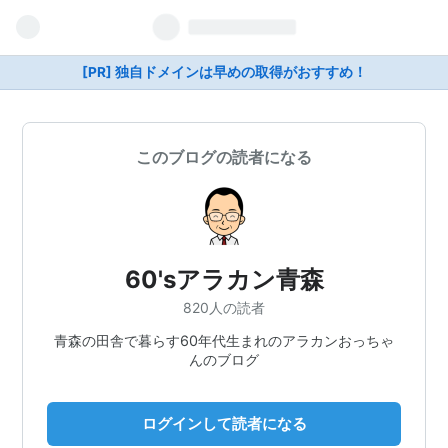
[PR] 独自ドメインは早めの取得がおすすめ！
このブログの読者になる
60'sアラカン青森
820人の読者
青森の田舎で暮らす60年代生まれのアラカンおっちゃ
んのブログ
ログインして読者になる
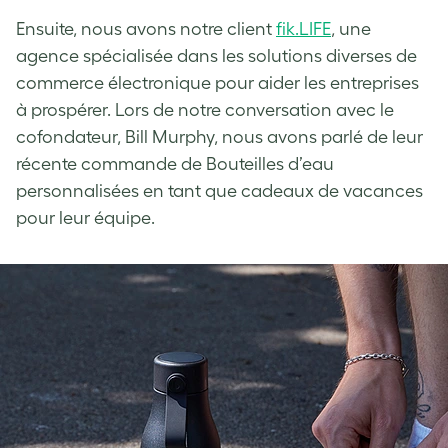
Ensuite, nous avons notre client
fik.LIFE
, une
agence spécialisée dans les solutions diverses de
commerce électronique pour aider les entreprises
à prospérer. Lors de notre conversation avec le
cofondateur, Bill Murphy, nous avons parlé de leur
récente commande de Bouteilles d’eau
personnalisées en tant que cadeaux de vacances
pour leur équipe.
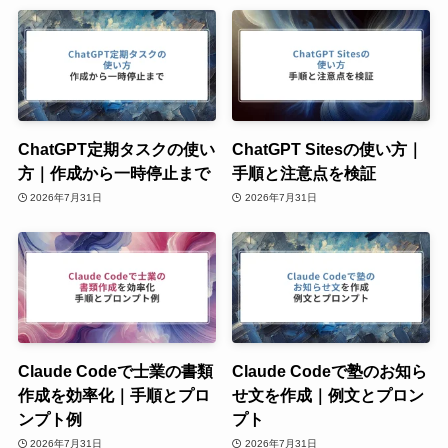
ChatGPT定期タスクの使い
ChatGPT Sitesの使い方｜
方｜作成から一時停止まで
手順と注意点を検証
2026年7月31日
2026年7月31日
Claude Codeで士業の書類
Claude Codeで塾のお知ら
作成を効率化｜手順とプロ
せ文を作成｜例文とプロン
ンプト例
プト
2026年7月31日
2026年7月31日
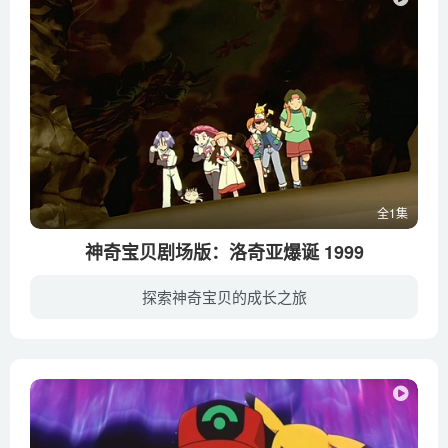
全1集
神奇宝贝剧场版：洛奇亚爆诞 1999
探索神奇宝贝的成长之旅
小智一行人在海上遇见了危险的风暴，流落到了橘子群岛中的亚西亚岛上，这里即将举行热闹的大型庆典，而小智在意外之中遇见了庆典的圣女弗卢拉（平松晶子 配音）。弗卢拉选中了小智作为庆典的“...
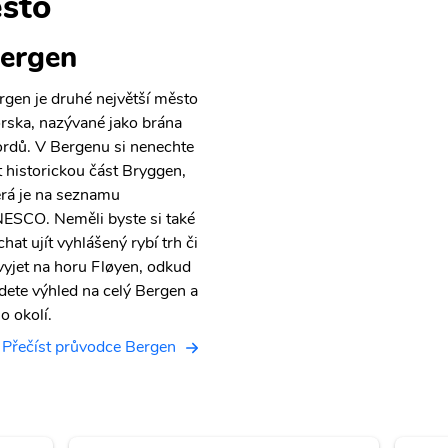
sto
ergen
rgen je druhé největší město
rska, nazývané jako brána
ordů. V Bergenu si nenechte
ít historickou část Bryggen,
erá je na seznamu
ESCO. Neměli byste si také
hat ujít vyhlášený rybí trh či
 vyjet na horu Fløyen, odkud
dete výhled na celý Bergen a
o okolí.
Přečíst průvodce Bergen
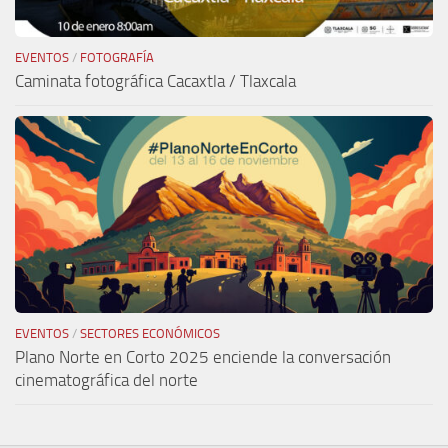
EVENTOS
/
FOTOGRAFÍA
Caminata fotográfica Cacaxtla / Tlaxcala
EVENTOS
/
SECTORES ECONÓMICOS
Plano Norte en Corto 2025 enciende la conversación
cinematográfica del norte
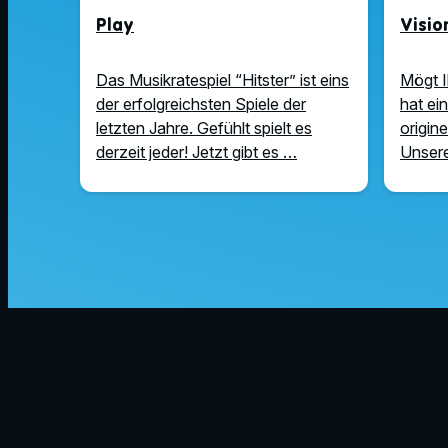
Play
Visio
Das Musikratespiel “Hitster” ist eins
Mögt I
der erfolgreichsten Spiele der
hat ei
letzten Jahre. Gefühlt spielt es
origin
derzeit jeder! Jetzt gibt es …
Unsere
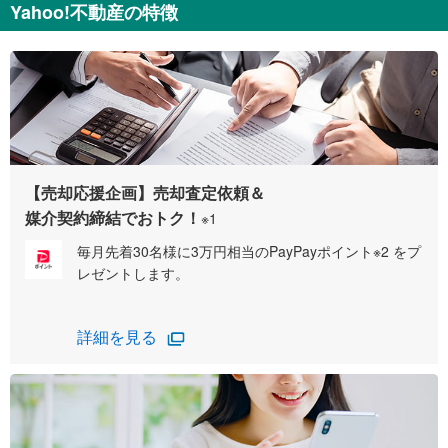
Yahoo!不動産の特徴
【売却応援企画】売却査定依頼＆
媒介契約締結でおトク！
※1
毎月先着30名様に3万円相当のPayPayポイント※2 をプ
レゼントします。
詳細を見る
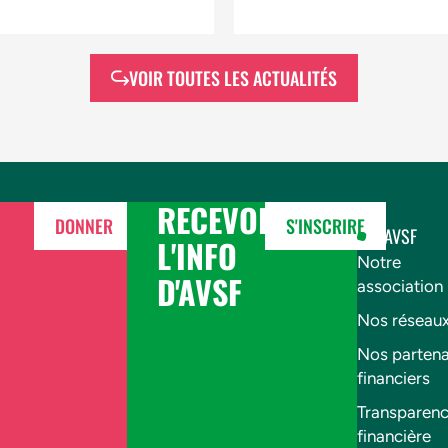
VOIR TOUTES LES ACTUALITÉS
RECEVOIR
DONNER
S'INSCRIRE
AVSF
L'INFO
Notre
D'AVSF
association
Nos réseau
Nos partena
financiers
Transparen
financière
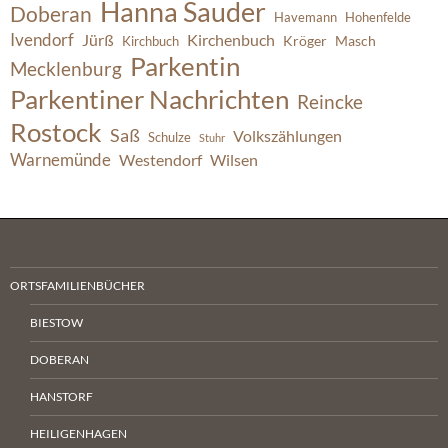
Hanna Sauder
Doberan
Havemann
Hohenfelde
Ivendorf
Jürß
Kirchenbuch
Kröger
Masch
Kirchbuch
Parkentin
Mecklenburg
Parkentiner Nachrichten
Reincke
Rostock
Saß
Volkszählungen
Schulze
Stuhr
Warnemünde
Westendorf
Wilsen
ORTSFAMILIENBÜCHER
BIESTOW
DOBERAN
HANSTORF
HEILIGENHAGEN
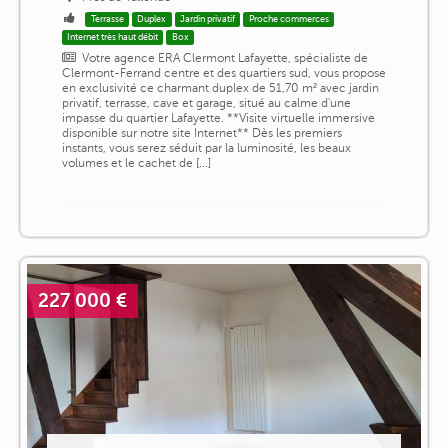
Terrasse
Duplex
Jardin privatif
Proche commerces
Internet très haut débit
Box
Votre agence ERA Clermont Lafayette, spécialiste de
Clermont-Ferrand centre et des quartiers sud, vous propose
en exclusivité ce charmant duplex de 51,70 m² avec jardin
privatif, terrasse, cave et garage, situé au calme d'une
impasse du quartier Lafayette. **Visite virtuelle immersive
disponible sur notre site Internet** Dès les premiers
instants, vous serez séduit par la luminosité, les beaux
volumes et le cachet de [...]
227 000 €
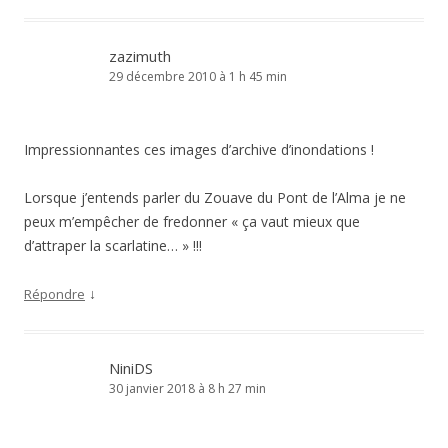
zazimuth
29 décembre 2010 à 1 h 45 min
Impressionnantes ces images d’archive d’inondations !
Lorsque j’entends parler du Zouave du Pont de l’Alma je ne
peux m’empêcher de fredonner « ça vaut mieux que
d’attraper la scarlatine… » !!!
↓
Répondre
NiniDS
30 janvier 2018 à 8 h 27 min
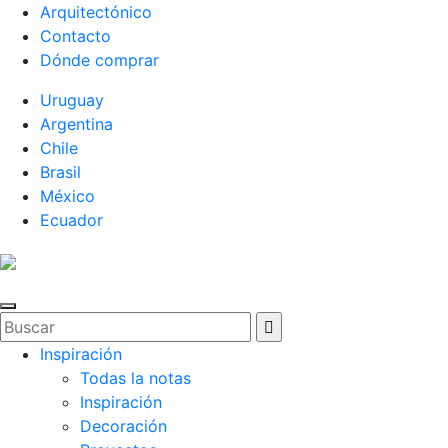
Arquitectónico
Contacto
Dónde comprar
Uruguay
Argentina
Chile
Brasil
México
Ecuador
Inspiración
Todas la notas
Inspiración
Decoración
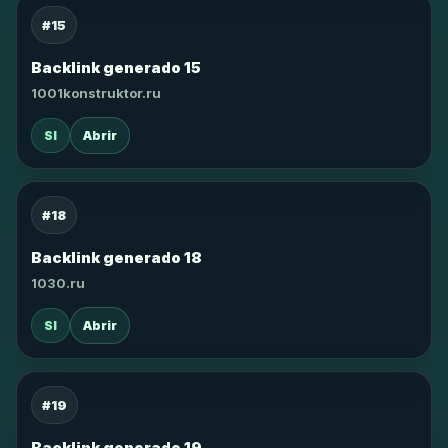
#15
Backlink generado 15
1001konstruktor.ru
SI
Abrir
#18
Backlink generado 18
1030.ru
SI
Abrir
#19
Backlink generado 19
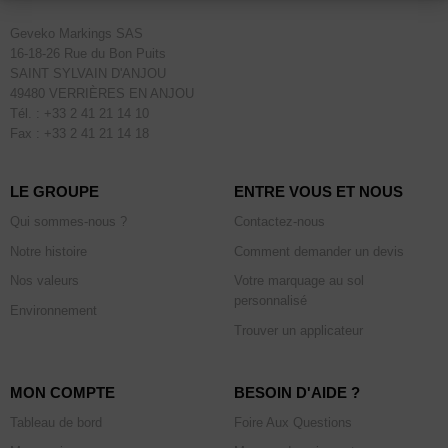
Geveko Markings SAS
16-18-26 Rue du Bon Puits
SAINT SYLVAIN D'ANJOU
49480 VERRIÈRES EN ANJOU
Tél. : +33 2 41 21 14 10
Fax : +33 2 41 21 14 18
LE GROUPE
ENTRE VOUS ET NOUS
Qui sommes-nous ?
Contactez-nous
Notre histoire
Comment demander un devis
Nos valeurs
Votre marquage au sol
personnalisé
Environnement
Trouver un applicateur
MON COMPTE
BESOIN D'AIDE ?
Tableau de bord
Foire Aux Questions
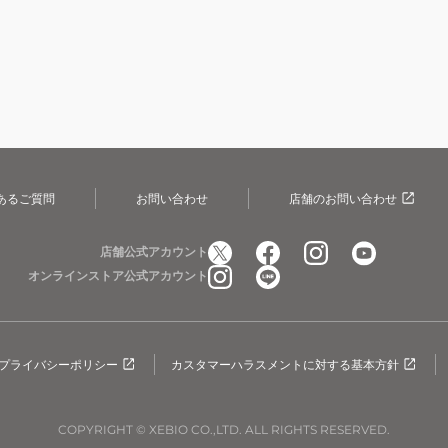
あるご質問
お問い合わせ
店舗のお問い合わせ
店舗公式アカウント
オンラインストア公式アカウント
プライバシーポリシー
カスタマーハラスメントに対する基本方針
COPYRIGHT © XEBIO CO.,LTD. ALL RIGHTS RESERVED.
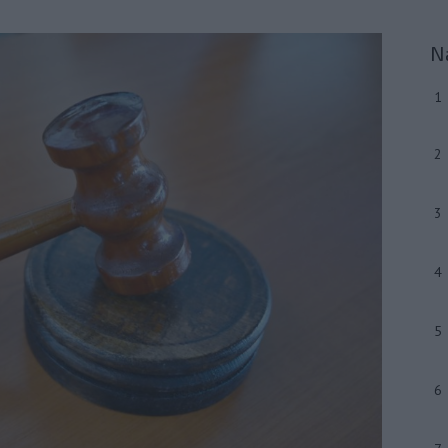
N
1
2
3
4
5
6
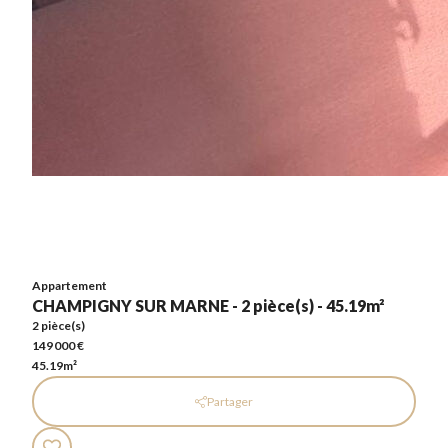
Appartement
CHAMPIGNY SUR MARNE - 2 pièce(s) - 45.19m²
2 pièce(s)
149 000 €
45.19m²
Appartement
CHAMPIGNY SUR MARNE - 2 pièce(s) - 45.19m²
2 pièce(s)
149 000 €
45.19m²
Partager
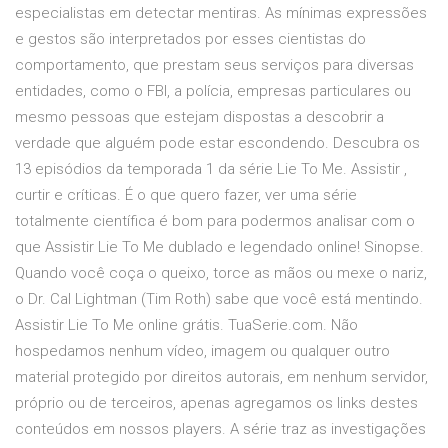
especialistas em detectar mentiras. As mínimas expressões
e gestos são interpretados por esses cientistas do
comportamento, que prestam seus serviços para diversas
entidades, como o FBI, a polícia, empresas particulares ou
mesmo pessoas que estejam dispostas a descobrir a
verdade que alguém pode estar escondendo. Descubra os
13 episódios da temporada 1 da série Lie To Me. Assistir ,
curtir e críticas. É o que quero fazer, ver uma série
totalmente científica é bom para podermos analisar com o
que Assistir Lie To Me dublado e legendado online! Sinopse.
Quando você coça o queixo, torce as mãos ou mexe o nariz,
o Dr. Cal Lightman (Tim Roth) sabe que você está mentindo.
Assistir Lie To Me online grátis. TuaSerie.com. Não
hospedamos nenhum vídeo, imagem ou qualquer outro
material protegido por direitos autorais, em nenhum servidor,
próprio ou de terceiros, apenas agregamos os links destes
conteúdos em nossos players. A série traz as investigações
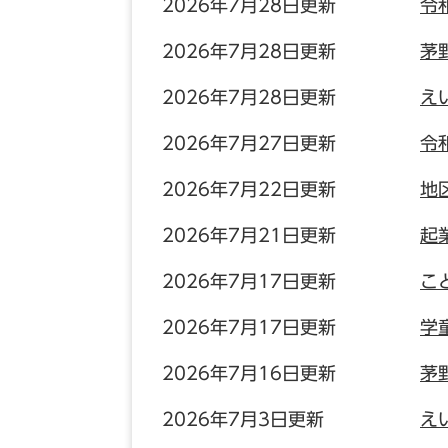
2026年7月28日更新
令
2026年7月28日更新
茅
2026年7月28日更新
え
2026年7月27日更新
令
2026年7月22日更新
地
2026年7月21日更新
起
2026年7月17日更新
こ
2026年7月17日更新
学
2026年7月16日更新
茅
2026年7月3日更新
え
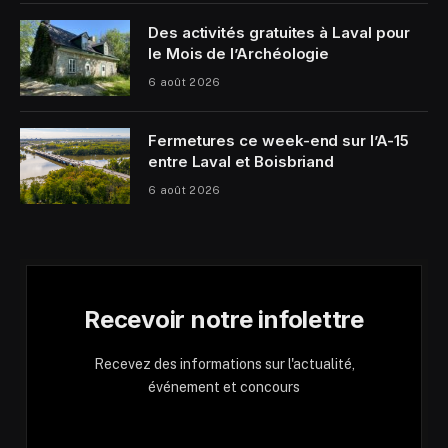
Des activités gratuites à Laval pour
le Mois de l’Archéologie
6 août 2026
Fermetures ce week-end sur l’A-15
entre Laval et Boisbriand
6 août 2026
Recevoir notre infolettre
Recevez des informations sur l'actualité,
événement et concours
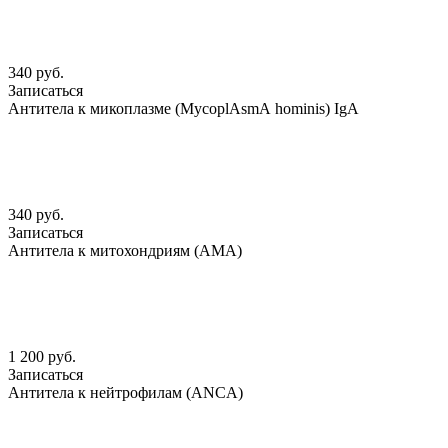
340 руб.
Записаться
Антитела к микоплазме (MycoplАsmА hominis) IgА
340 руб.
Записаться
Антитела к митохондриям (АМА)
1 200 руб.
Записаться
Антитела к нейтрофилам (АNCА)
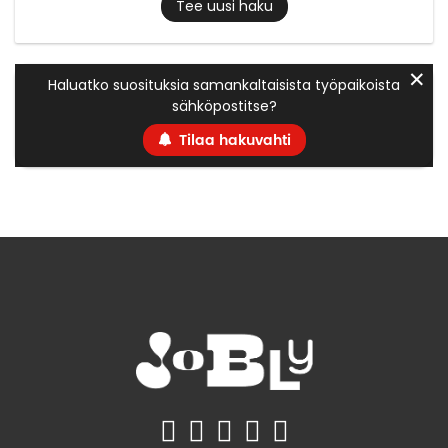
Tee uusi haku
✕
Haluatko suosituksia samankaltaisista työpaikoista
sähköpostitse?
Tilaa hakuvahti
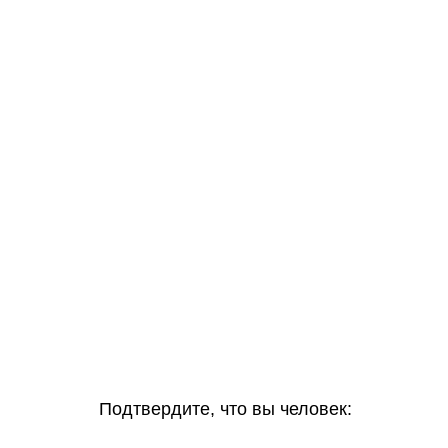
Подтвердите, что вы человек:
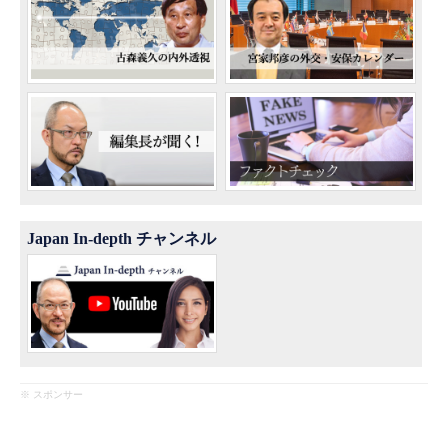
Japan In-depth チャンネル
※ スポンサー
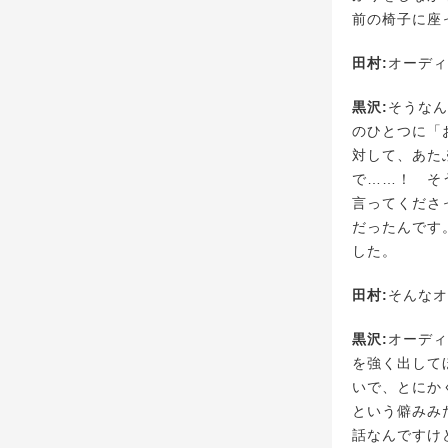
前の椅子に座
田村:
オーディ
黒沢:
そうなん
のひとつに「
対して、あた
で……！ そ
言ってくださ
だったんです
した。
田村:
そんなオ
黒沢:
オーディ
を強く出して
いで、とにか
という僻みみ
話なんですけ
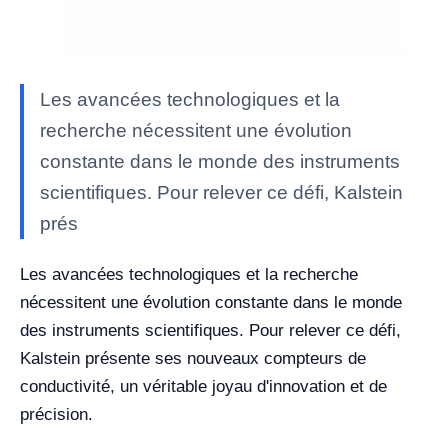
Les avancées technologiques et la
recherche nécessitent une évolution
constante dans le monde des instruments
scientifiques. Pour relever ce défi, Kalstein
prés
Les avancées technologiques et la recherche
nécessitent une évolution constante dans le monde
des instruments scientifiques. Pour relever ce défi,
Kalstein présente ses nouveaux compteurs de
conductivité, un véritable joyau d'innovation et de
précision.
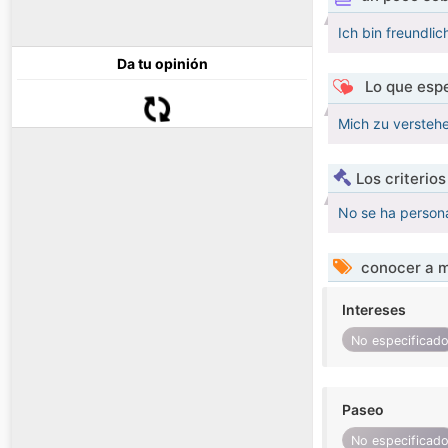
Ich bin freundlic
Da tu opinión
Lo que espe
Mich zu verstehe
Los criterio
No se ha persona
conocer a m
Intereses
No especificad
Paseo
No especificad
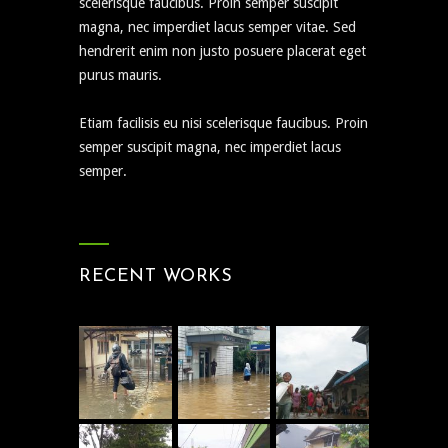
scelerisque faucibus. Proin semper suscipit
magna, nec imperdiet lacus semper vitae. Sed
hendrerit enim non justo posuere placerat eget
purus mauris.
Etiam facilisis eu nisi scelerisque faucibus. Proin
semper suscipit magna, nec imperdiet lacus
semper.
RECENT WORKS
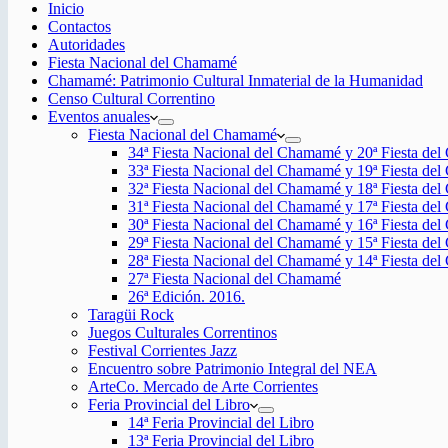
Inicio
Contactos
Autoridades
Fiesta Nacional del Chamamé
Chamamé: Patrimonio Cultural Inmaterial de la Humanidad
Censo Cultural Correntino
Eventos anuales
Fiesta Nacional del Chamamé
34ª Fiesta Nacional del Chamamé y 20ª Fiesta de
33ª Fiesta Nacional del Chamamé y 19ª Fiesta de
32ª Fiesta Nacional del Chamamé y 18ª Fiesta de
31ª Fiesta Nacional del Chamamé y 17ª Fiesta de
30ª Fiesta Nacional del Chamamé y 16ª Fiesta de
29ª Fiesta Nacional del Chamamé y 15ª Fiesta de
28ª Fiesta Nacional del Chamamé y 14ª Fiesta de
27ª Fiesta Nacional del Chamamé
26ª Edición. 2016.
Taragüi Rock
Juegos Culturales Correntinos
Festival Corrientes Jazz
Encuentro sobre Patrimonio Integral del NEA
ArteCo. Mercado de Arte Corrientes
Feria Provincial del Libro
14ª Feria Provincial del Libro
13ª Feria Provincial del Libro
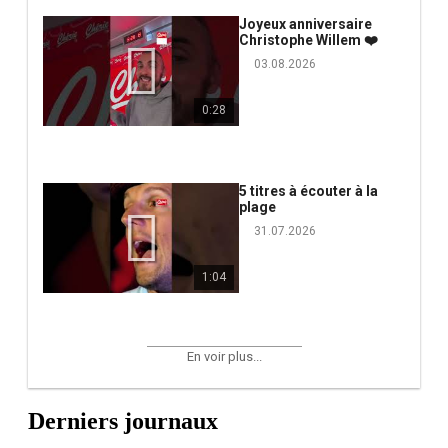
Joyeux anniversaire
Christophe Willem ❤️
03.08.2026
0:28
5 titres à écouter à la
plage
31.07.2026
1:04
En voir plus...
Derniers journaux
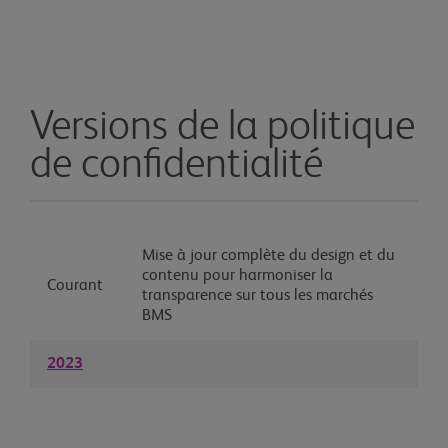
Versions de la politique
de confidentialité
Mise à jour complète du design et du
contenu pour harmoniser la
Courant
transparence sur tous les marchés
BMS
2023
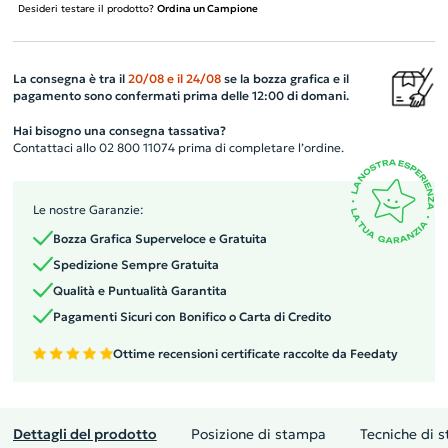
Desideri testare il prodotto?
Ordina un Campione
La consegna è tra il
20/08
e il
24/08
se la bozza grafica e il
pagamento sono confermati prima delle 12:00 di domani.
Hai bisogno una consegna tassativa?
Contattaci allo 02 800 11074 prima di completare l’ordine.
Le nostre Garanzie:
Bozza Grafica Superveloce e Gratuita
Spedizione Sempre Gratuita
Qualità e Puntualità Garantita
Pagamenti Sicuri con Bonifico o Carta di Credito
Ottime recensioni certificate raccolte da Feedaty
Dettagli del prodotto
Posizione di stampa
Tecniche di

━━━━━━━━━━

_EXERCISE INSTRUCTIONS:_ From the line containing "Eventos anuales" to the end of the data above, give those lines again verbatim, with both endpoints included and no images.

_SOLVED PROBLEM:_
Eventos anuales
Fiesta Nacional del Chamamé
34ª Fiesta Nacional del Chamamé y 20ª Fiesta de
33ª Fiesta Nacional del Chamamé y 19ª Fiesta de
32ª Fiesta Nacional del Chamamé y 18ª Fiesta de
31ª Fiesta Nacional del Chamamé y 17ª Fiesta de
30ª Fiesta Nacional del Chamamé y 16ª Fiesta de
29ª Fiesta Nacional del Chamamé y 15ª Fiesta de
28ª Fiesta Nacional del Chamamé y 14ª Fiesta de
27ª Fiesta Nacional del Chamamé
26ª Edición. 2016.
Taragüi Rock
Juegos Culturales Correntinos
Festival Corrientes Jazz
Encuentro sobre Patrimonio Integral del NEA
ArteCo. Mercado de Arte Corrientes
Feria Provincial del Libro
14ª Feria Provincial del Libro
13ª Feria Provincial del Libro
Joyeux anniversaire
Christophe Willem ❤️
03.08.2026
0:28
5 titres à écouter à la
plage
31.07.2026
1:04
En voir plus...
Derniers journaux
Versions de la politique
de confidentialité
Mise à jour complète du design et du
contenu pour harmoniser la
Courant
transparence sur tous les marchés
BMS
2023
Desideri testare il prodotto?
Ordina un Campione
La consegna è tra il
20/08
e il
24/08
se la bozza grafica e il
pagamento sono confermati prima delle 12:00 di domani.
Hai bisogno una consegna tassativa?
Contattaci allo 02 800 11074 prima di completare l’ordine.
Le nostre Garanzie:
Bozza Grafica Superveloce e Gratuita
Spedizione Sempre Gratuita
Qualità e Puntualità Garantita
Pagamenti Sicuri con Bonifico o Carta di Credito
Ottime recensioni certificate raccolte da Feedaty
Dettagli del prodotto
Posizione di stampa
Tecniche di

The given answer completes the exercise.